The organization Textile Exchange even created a commitment to encourage brands all over the world to try to accelerate their use of rPET by 25% by 2020 back in 2017. The set goal of 25% would have diverted almost 2.9 million bottles from landfills and reduced 35 thousand kilograms in human toxicity while saving 1,849,464 MJ on primary energy demand and reducing 122,823 kilograms of carbon dioxide. These numbers might be a little confusing at first, but they are really important and show the big impact many smaller shifts can have. Many major brands and retailers have been supporting this commitment and reached the goal just a year later in 2018. Pretty good, huh? This means we could save many more resources in the future and help our planet if we all worked togehter by producing and consuming more recycled polyester, right?

While this is a great start to changing the fast fashion industry, many argue that the use of rPET is still problematic as it is still not biodegradable, meaning that microplastic fibres get into our oceans nonetheless. PET supposedly even leaks a cancer causing chemical called antimony oxide. However, health agencies and organisations argue that the amount in our clothing isn’t toxic for us, so luckily we’re kind of good on that one.

At the end of the day, even recycling has its limits unfortunately. For example, it is almost impossible to recycle polyester from garments that have mixed fibres in them. While it is possible and easier with pieces of clothing that have been made of polyester and cotton the process is generally still difficult. Garments that have been fully made from polyester can be recycled a few times but not forever as the quality fades. Where does the plastic go after recycling isn’t an option anymore since the textile isn’t compostable? You got it, landfills and our oceans. It’s a tricky situation. 

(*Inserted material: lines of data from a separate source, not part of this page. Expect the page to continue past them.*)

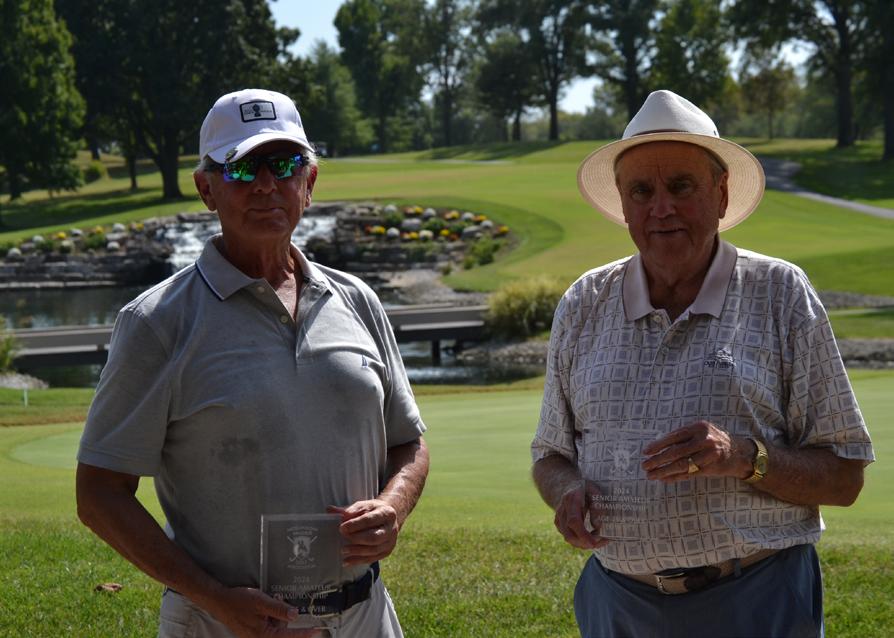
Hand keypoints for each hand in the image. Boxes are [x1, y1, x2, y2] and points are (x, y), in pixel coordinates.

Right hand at [204, 587, 320, 636]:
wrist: (220, 602)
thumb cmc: (238, 601)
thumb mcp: (262, 602)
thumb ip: (279, 609)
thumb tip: (295, 615)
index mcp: (263, 635)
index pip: (289, 636)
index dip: (304, 633)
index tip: (317, 631)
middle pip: (283, 630)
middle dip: (282, 616)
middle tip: (277, 601)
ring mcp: (256, 636)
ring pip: (275, 627)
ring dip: (275, 615)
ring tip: (266, 603)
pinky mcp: (253, 633)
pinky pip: (268, 626)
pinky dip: (269, 616)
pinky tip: (263, 608)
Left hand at [327, 500, 399, 564]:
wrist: (388, 518)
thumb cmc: (372, 511)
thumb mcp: (363, 505)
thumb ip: (348, 510)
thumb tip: (331, 510)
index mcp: (387, 513)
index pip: (370, 520)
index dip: (355, 525)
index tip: (342, 528)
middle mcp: (392, 528)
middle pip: (374, 537)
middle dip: (357, 539)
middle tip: (343, 536)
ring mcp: (391, 541)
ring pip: (374, 550)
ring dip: (357, 551)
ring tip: (343, 550)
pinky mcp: (387, 551)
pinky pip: (372, 558)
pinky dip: (358, 561)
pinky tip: (346, 561)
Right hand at [553, 481, 610, 550]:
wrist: (567, 485)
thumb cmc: (584, 488)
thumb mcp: (594, 491)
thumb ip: (597, 507)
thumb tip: (597, 526)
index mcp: (571, 500)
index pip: (574, 521)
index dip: (583, 534)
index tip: (595, 542)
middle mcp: (561, 511)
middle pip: (569, 534)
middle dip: (586, 543)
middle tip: (603, 541)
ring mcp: (558, 518)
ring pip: (568, 538)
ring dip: (584, 544)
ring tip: (600, 540)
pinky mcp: (559, 524)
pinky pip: (569, 537)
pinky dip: (580, 541)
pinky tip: (591, 537)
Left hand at [642, 420, 751, 482]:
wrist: (740, 453)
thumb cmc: (715, 440)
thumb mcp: (702, 432)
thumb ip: (684, 437)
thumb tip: (658, 446)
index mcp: (699, 428)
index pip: (674, 436)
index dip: (658, 444)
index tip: (646, 452)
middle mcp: (704, 440)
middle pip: (676, 452)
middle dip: (658, 460)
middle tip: (645, 465)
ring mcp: (708, 455)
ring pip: (681, 465)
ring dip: (664, 471)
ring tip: (651, 475)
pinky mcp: (711, 469)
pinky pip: (689, 474)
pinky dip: (675, 477)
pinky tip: (665, 479)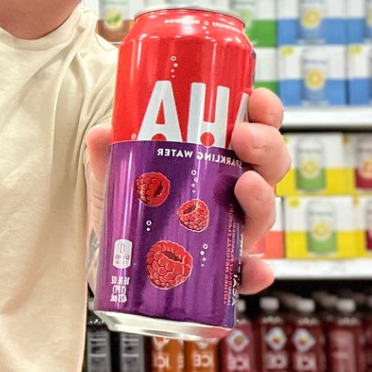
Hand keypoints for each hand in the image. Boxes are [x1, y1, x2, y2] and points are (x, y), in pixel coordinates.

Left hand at [86, 87, 288, 294]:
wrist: (113, 255)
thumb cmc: (129, 203)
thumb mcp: (116, 173)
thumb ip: (108, 153)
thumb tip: (102, 133)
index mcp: (218, 157)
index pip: (255, 127)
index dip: (265, 111)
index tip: (256, 98)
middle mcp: (233, 190)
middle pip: (269, 165)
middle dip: (266, 146)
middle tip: (244, 138)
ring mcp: (232, 228)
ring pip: (263, 212)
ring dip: (263, 198)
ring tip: (246, 186)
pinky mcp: (222, 268)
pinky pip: (246, 273)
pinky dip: (256, 273)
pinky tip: (255, 269)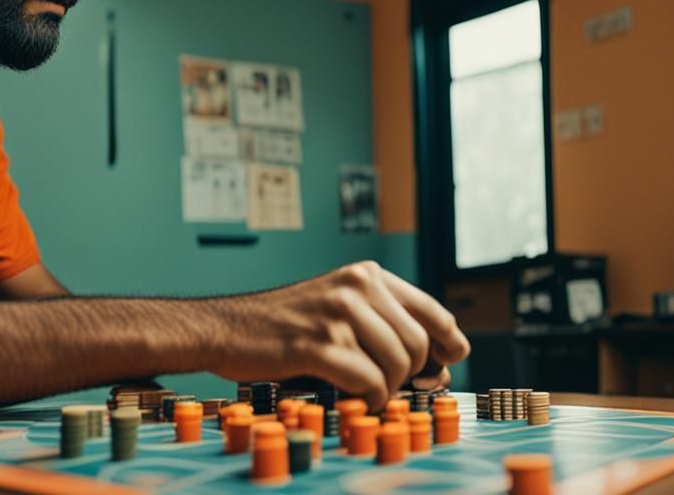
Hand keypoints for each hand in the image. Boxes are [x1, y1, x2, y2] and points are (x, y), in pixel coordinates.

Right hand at [211, 261, 469, 411]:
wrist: (225, 328)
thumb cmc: (283, 326)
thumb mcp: (337, 308)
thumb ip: (383, 325)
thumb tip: (437, 366)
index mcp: (364, 275)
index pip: (431, 310)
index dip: (448, 341)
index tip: (448, 360)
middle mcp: (354, 287)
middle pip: (417, 344)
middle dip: (409, 374)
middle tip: (385, 384)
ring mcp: (335, 314)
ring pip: (396, 366)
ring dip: (385, 389)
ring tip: (363, 389)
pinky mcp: (316, 344)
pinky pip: (367, 382)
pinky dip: (366, 398)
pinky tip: (353, 397)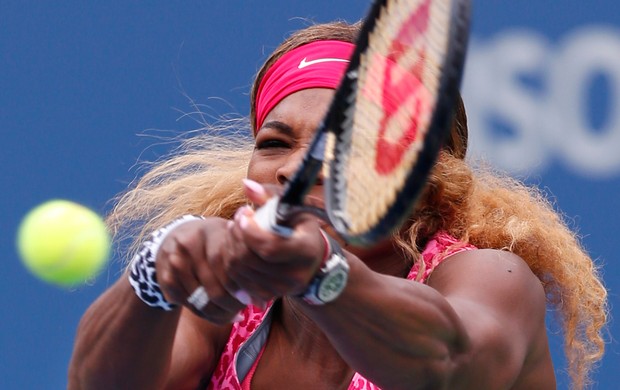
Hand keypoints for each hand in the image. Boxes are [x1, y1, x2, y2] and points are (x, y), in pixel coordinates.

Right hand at [154, 217, 246, 323]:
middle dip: (231, 305)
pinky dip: (205, 314)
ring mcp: (175, 262)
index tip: (250, 300)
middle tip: (242, 310)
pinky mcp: (166, 279)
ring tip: (232, 313)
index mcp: (211, 232)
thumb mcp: (229, 242)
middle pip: (214, 288)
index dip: (240, 287)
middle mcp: (190, 245)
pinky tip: (217, 312)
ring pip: (202, 302)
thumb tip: (262, 303)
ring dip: (219, 313)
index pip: (227, 267)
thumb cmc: (213, 242)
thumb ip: (245, 265)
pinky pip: (189, 306)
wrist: (175, 237)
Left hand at [222, 179, 326, 301]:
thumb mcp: (291, 206)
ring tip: (235, 232)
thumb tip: (246, 185)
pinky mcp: (269, 295)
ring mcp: (283, 288)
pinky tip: (236, 249)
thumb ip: (269, 194)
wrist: (311, 259)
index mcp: (306, 249)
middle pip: (251, 260)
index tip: (243, 214)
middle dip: (236, 237)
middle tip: (236, 221)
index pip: (270, 247)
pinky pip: (239, 282)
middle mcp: (297, 274)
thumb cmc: (298, 226)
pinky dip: (232, 264)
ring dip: (231, 249)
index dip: (250, 232)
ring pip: (241, 271)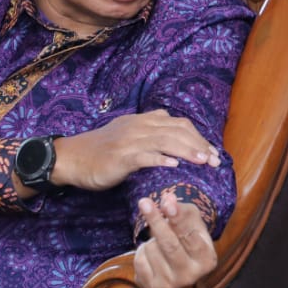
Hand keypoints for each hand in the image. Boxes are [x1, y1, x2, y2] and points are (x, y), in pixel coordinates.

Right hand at [52, 110, 220, 190]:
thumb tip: (173, 136)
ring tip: (203, 161)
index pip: (178, 124)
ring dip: (187, 151)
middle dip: (199, 144)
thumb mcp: (128, 134)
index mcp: (143, 121)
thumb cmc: (101, 151)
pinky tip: (174, 166)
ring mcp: (129, 140)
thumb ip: (149, 132)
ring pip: (165, 141)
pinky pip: (144, 156)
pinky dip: (160, 160)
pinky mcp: (120, 157)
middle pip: (177, 131)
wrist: (72, 158)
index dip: (198, 137)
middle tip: (215, 161)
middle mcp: (139, 126)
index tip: (213, 152)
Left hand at [133, 192, 216, 287]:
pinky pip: (140, 260)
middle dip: (156, 221)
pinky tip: (152, 255)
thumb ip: (181, 210)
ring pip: (152, 249)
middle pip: (169, 244)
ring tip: (161, 244)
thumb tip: (168, 199)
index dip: (178, 218)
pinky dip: (142, 252)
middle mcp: (191, 276)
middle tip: (143, 202)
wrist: (178, 268)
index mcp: (207, 259)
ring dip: (151, 239)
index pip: (190, 236)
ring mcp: (172, 284)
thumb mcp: (192, 222)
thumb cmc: (187, 239)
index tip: (167, 204)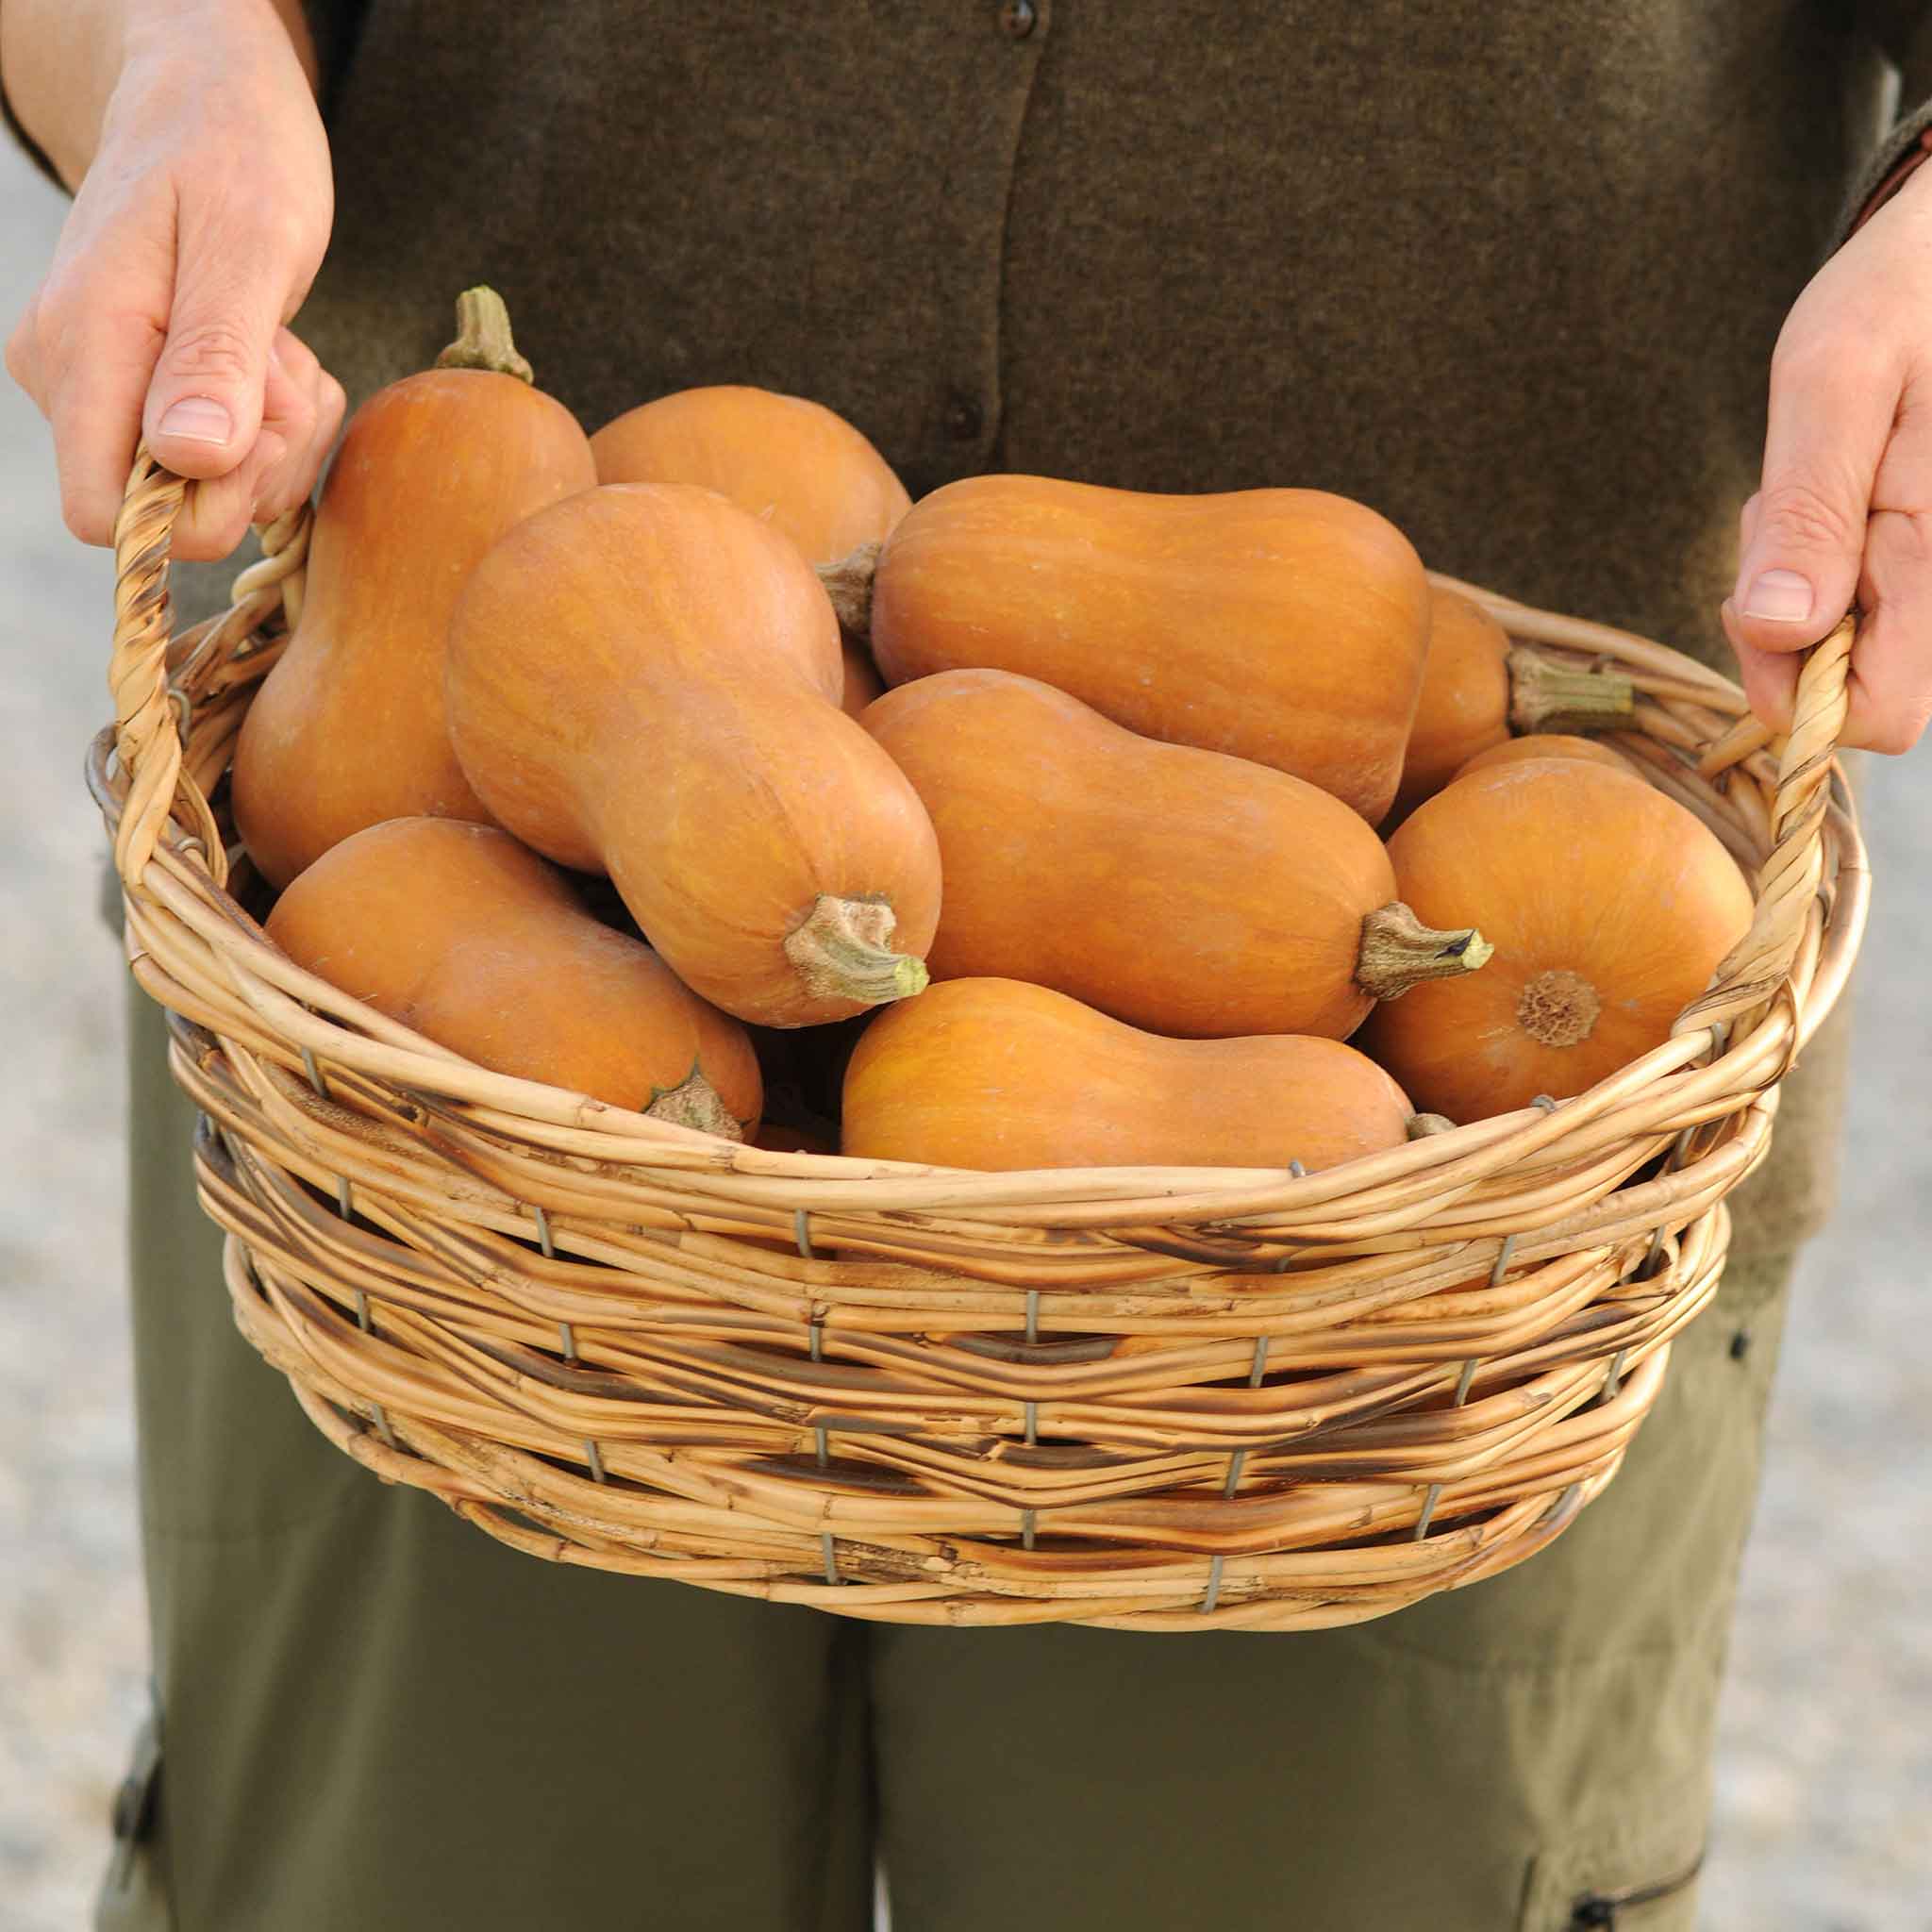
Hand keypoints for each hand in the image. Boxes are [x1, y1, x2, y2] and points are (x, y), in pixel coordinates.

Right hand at [3, 1, 341, 559]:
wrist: (208, 100)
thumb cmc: (233, 150)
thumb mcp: (248, 244)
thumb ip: (217, 357)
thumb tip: (188, 459)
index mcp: (83, 349)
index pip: (109, 516)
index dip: (200, 505)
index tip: (258, 430)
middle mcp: (71, 380)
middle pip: (178, 516)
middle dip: (258, 463)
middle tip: (283, 371)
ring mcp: (104, 389)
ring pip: (213, 490)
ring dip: (277, 437)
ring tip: (279, 346)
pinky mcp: (142, 393)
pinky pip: (225, 461)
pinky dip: (273, 425)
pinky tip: (274, 355)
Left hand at [1723, 162, 1931, 754]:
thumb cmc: (1898, 297)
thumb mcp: (1831, 382)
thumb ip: (1810, 512)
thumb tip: (1783, 631)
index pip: (1879, 718)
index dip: (1799, 688)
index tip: (1765, 602)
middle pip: (1859, 689)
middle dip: (1796, 624)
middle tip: (1789, 506)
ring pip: (1858, 644)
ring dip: (1809, 583)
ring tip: (1823, 478)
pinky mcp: (1930, 557)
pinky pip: (1869, 599)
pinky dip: (1829, 560)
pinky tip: (1839, 485)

So, wait a second – we’re always told how great and crucial recycling is, but now even recycling isn’t good? Don’t worry, that’s not the case even if it may sound like it. While rPET is still not the perfect solution it is a huge step and a neccessary start into relieving some pressure of our beautiful environment. 

So what can we do?

The only thing we as consumers can really do is buy less pieces of clothing made from polyester. Yes, our favorite yoga pants, our favorite sports bra or dress may be made from polyester and that’s ok. Let’s just try and be smart about it. We can all try to shop more consciously and only buy what we really need. No, we don’t need the 5th pair of yoga pants, really, we don’t. Further, let’s stick to buying recycled polyester or even better no polyester at all. Changes might be hard at first but small baby steps can do the trick.

Wondering what to do about the polyester clothing you already have hanging around in your closet?

First of all, the basics: wash on low temperature, use eco-friendly detergents, say no to softeners (it’s about time!) and air dry your polyester pieces. Most washing machines are currently not able to filter the microplastic fibres so they don’t get released into the water. Luckily, there are special washing bags and balls you can purchase that act as a filter. Guppy Friend, for example, is a special washing bag that catches the tiny bad guys that could – like the name of the brand indicates – harm any guppies and other innocent ocean creatures. Just put your polyester garments in the bag and follow the directions as stated on the bag or your clothing. There are also some other alternatives like actual filters for washing machines that can be added or new wasching machines that already have a built in filter. However, the quickest and likely the cheapest solution before washing machine producers catch on washing bags.

Don’t forget to celebrate your small steps because those small steps will already have an impact on the world.